Char.gd puts it better than I ever could:

“It's a draconian law designed by publishers that don't understand the internet.”

Article 13 and Content Filters

Article 13: Internet platforms hosting “large amounts” of user-uploaded content must monitor user behaviour and filter their contributions to identify and prevent copyright infringement.

Right now, Soundcloud hosts millions of songs. Once any rightsholder of a song asks the Berlin-based company to look out for one of their works, they must start monitoring and scanning all future uploads to make sure that song is never uploaded to their service.

Article 13 is born out of the Commission’s desire to strengthen the music industry in negotiations with YouTube. The industry believes that the revenue YouTube shares with them should be higher, as compared to payments from subscription services like Spotify.

How will this play out? Well, it’s going to be a hell of a ride.

Article 13 means that content platforms will responsible (and liable for) monitoring copyright for protected content.

Naturally, they will want to pre-protect their asses. So big tech companies will need to implement incredibly sophisticated content upload filters to prevent copyrighted material they don’t have a license for from being uploaded in the first place.

The problem is this technology doesn’t exist. MacDonald, Senior Policy Manager and EU Principal at Mozilla, explained to TNW that this is an impossible request.

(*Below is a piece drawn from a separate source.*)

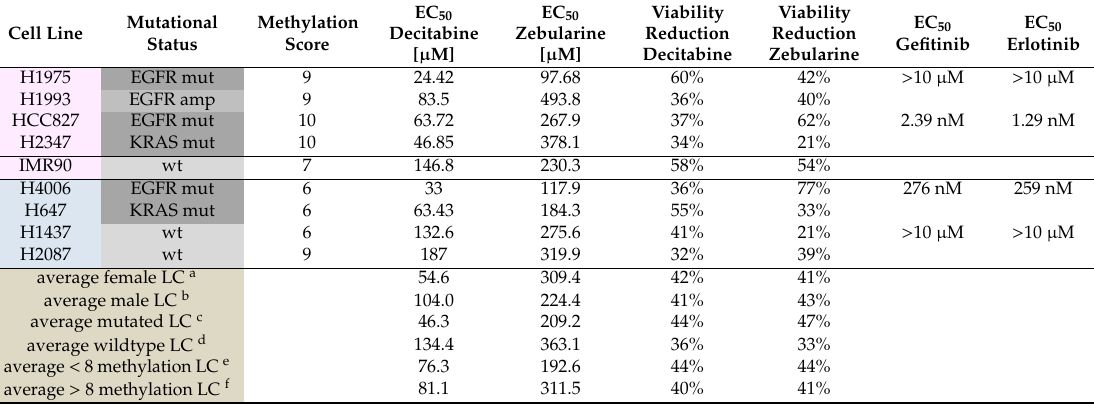
Table 4. Summary of the EC 50 values and viability reductions achieved for the lung cancer (LC) (IMR90 is benign) cell lines treated with the DNA methyl-transferase inhibitors (DNMTIs) decitabine and zebularine. For H1975, HCC827, HCC4006, and H1437, additional EC 50 values for tyrosine kinase inhibitor (TKI) treatments with gefitinib and erlotinib are shown. Student’s t-test gave no statistically significant p -value comparing viability reduction and EC 50 values for female vs. male cancerous cell lines (decitabine: p = 0.22, zebularine: p = 0.41). A statistically significant di ff erence between the decitabine EC 50 values of mut versus wt cell lines was found ( p = 0.01). No statistical significance was reached for zebularine ( p = 0.12) (Figure 4). A Mann–Whitney U test for the EC 50 values of cancerous cell lines with methylations scores > 8 compared to cancerous cell lines with methylation scores < 8 showed no statistically significant di ff erence for neither decitabine ( p = 1.0) nor zebularine ( p = 0.39).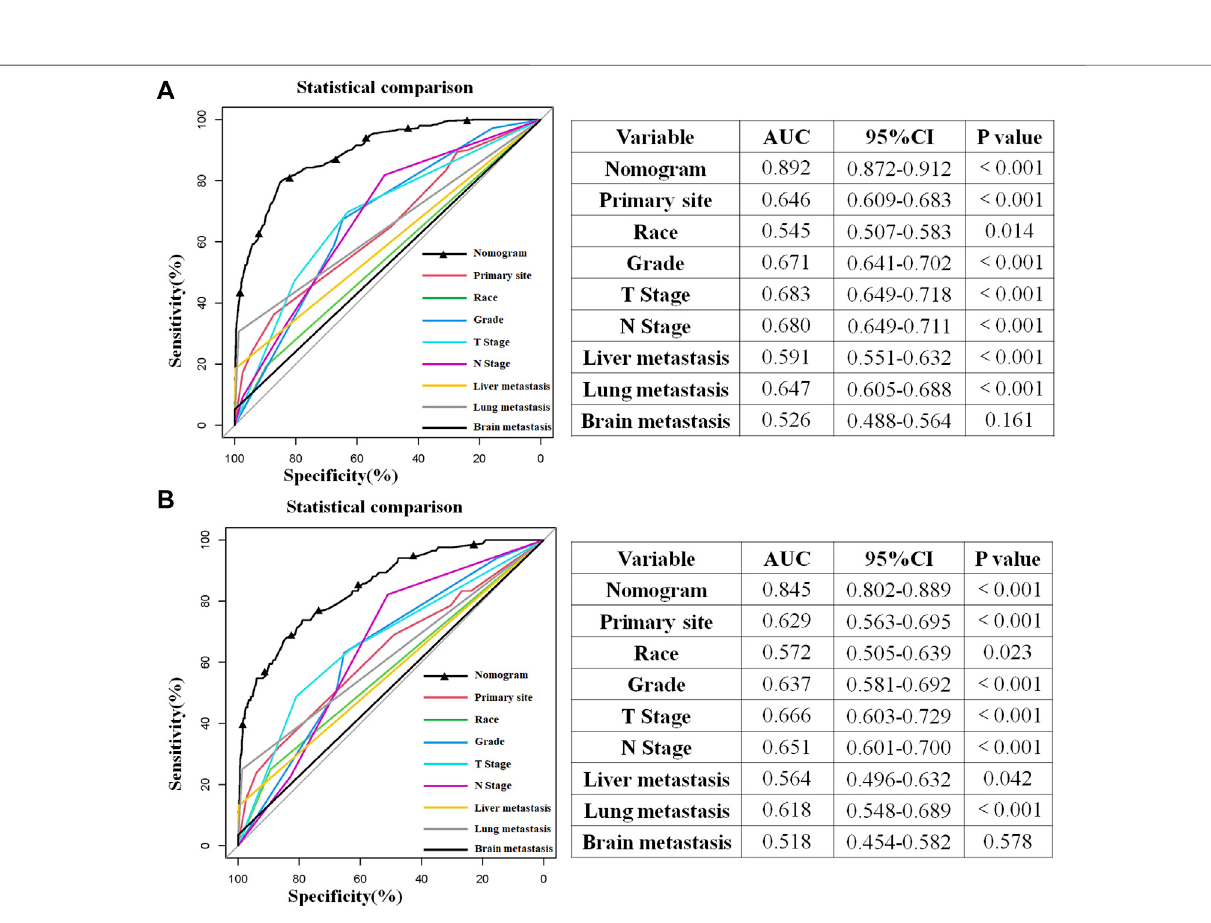
Frontiers in Genetics |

“Even Content ID — YouTube’s automated filtering that they have made themselves with cutting edge machine learning technology and have honed and improved over the last 11 years — is still utterly imperfect. It’s still incredibly flawed when it comes to perfectly detecting copyright infringement.”

YouTube, the pioneer in the field (Alphabet has spent more than $100 million building a copyright-detection system that’s used by more than 9,000 broadcasters, movie studios and record labels worldwide), admittedly couldn’t handle the Christchurch incident and recognized the technology is incredibly prone to error.

Speaking of Youtube, who actually stands to gain from this because they will license their filtering technology (If all platforms need upload filters, Google is ideally placed to sell them.)

Despite that, they are fighting against it because it can change internet dynamics for ever.

YouTube said in a statement that Article 13 could have “unintended consequences that may harm Europe’s creative and digital economy”.

Making user uploads harder means that only huge platforms will have the resources to let users comment or share content. The biggest companies, which have an army of lawyers and are able to bear some legal risk, will be the only able to run these type of platforms.

Remember the moat around big publishers I mentioned earlier? Article 13 just made it even bigger. Huge businesses such as these publishers AND aggregators like social networks are the only ones who stand to gain. This change will leave the common user with fewer platforms to choose from and crippled prospects for innovation.

While ostensibly aimed at fixing copyright, many are worried that Article 13 will completely change how we share information online and make it much harder for small sites to compete with tech giants.

Splitting the internet into three

Until now, we’ve been accustomed to a completely open internet. Unless you went to China, you could access 99.9% of the internet from anywhere.

As Casey Newton and Owen Williams pointed out before me, this will fragment the internet into three disjointed versions of itself: the American internet, the European internet, and the Chinese internet.

This choice will likely damage internet users and small startups, build a bigger moat around tech companies (something the EU doesn’t want to do) and will backfire for publishers and music labels.

Publishers think they will be able to “promptly march to the courts to extract fines whenever anyone online wanders over its fuzzy lines.”

As with the Warren piece, I'll ask: who is on the right side of history?